### DOCUMENT TEXT
Basics of Networking in IoT

In the network layer or communication layer of the IoT system architecture, one or more communication technologies, either wired or wireless are used to collect the data, process the data and transfer the data to the cloud layer. In this article, let’s understand the basics of networking or the networking technologies used in IoT for data processing and transmission.

 

Physical cum data-link layer in the OSI model uses wireless or wired communication technologies. This layer consists of a local area network (LAN) or a personal area network (PAN). The devices in IoT or M2M deploys either wireless or wired technologies before communicating with a gateway.

 

The wireless technologies are BLE, RFID, ZigBee IP, Zigbee NAN (Neighbourhood Area Network), NFC, and 6LoWPAN.

 

Wired technologies are Ethernet, I2C (Inter Integrated Circuit), SPI (Serial Peripheral Interface), and UART (Universal Asynchronous Receiver Transmitter).

 

Wireless Technologies in IoT

NFC

Near Field Communication (NFC) is an enhancement of ISO/IEC 14443 standard, contactless proximity-card standard. NFC is a short distance (20cm) wireless communication technology. NFC enables communication between proximity cards and other devices.

 

 

Examples of applications using NFC are proximity card reader, RFID, IoT, M2M, mobile device, mobile payment wallet, electronic keys for car, house, office, and biometric passport reader

 

NFC devices can transmit and receive data at the same time and can generate RF fields at the nearby passive RFID devices.

 

NFC features are as follows:

• Functions within distances up to 10-20cm
• NFC devices can also communicate with Bluetooth and Wi-Fi devices in order to extend the distance from the NFC device
• Data transfer rates are 106, 212, 424, and 848 kbps
• Set-up time is 0.1s
• Three modes of communication are:
  • Point-to-Point mode
  • Card-emulation mode
  • Reader mode
• Two communication modes are:
  • Manchester coding communication scheme
  • Modified Miller communication scheme

 

RFID

Radio Frequency Identification (RFID) provides an automatic identification method. RFID devices function as a label or a tag which may be placed on an object. The information in the label can be read by a nearby reader device to track the presence or movement of an object.

 

 

Range can be from 10m to 100m or even more. RFID can be used in applications such as logistics, inventory management, sales log-ins, supply chain management etc.

 

Differences between NFC and RFID are given in the below table:

 

Bluetooth / BLE

Bluetooth devices follow IEEE 802.15.1 standard protocol for physical cum data link layer (layer 1). BT devices form a Wireless Personal Area Network (WPAN). Two types of modes for the devices are Bluetooth BR/EDR (Basic Rate 1 Mbps / Enhanced Data Rate 2 Mbps and 3 Mbps) and Bluetooth Low Energy (BLE 1 Mbps). Bluetooth v4.2 is also called BLE or Bluetooth Smart.

 

 

BLE provides:

• LE data packet-length extension
• Secure connections and link layer privacy
• Scanner and filter link layer policies
• Internet Protocol Support Profile (IPSP)

### RECORDS SHOWN
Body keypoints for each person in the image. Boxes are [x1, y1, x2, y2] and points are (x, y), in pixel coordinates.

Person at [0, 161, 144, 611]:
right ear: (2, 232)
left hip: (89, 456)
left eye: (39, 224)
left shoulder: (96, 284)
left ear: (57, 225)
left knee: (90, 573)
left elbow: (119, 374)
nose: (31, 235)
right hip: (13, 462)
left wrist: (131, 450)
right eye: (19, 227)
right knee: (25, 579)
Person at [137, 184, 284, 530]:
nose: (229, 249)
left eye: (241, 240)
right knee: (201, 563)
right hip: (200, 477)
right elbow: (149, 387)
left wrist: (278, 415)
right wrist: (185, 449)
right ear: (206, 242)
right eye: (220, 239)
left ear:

### WHAT IS EXPECTED
Quote the IoT networking text word for word, beginning at the words "Basics of Networking in" and stopping after "NFC, and 6LoWPAN.". The items play no part in what comes next.

### SOLUTION TO THIS PROBLEM
Basics of Networking in IoT

In the network layer or communication layer of the IoT system architecture, one or more communication technologies, either wired or wireless are used to collect the data, process the data and transfer the data to the cloud layer. In this article, let’s understand the basics of networking or the networking technologies used in IoT for data processing and transmission.

 

Physical cum data-link layer in the OSI model uses wireless or wired communication technologies. This layer consists of a local area network (LAN) or a personal area network (PAN). The devices in IoT or M2M deploys either wireless or wired technologies before communicating with a gateway.

 

The wireless technologies are BLE, RFID, ZigBee IP, Zigbee NAN (Neighbourhood Area Network), NFC, and 6LoWPAN.